FAQ : choisir son associé
Un bon associé apporte une contribution utile et durable, assume les responsabilités correspondant à son pouvoir et reste capable de coopérer lorsque les intérêts divergent. Sa compétence compte, mais sa fiabilité, son rapport à la vérité et sa capacité à traiter les désaccords sont tout aussi déterminants.
Non. Des profils différents peuvent apporter des compétences, des raisonnements et des réseaux complémentaires. L’essentiel est de distinguer les différences enrichissantes des incompatibilités structurelles, notamment sur l’effort attendu, le pouvoir, l’argent, la responsabilité et la stratégie de l’entreprise.
Oui, mais la relation personnelle ne remplace pas l’évaluation professionnelle. Il faut aborder les sujets difficiles comme avec n’importe quel autre associé : rémunération, frais, rôles, pouvoir, temps de travail, propriété des actifs, conditions de départ et traitement des conflits.
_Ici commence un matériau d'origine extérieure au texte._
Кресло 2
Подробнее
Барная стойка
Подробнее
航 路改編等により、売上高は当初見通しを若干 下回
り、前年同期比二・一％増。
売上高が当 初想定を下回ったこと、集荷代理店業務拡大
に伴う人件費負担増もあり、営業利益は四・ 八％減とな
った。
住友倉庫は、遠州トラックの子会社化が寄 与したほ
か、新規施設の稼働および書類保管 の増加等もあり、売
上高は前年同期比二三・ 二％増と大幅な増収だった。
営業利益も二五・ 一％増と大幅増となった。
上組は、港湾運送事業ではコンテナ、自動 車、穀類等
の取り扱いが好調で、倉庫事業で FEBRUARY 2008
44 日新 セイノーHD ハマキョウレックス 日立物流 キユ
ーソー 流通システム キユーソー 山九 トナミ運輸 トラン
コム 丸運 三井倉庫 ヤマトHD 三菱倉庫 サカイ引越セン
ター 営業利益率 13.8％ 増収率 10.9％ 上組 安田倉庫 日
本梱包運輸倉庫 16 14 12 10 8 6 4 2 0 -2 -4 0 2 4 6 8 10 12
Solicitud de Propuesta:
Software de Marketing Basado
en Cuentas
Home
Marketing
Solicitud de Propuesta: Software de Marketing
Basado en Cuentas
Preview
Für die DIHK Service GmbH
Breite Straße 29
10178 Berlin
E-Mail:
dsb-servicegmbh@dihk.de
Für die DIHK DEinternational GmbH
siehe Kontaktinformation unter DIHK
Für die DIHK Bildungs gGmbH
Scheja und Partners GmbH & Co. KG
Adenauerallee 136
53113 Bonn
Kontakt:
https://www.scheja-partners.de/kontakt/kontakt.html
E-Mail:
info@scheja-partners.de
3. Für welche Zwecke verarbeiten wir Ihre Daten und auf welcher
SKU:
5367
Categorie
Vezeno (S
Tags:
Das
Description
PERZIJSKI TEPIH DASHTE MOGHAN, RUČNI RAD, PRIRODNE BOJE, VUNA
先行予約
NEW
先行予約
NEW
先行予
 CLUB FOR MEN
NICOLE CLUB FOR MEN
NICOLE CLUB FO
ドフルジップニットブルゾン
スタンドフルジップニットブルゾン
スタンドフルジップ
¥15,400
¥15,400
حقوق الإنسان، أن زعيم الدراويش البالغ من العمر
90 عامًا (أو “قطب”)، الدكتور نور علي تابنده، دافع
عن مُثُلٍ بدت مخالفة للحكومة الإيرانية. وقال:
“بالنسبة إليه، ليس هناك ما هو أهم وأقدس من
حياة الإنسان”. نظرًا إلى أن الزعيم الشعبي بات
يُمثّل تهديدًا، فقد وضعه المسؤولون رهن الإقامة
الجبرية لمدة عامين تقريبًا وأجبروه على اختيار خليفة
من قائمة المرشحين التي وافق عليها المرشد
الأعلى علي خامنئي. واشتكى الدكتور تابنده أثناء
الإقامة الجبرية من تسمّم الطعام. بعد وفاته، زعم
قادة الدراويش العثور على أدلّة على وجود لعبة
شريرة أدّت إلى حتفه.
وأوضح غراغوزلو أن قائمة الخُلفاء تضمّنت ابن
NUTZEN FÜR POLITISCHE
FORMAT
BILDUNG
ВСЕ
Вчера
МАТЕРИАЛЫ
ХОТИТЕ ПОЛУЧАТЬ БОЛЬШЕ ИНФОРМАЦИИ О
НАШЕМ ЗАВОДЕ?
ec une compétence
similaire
Il faut observer ses comportements lorsqu’il doit annoncer une mauvaise nouvelle, reconnaître une erreur, respecter un accord défavorable ou attribuer le mérite d’un travail. Les valeurs deviennent crédibles lorsqu’elles résistent à une contrainte et ne restent pas de simples déclarations.
L’erreur la plus fréquente consiste à accepter une association déséquilibrée parce que l’on manque d’argent, de confiance ou d’alternative. Un partenaire qui contrôle toutes les clés peut progressivement imposer ses décisions, même si le projet repose principalement sur le travail de l’autre.
Le refus de reconnaître ses erreurs, la rétention d’informations, la volonté de modifier les accords dès que le rapport de force évolue, le mépris du travail des autres et l’impossibilité d’aborder les conditions de séparation constituent des signaux d’alerte importants.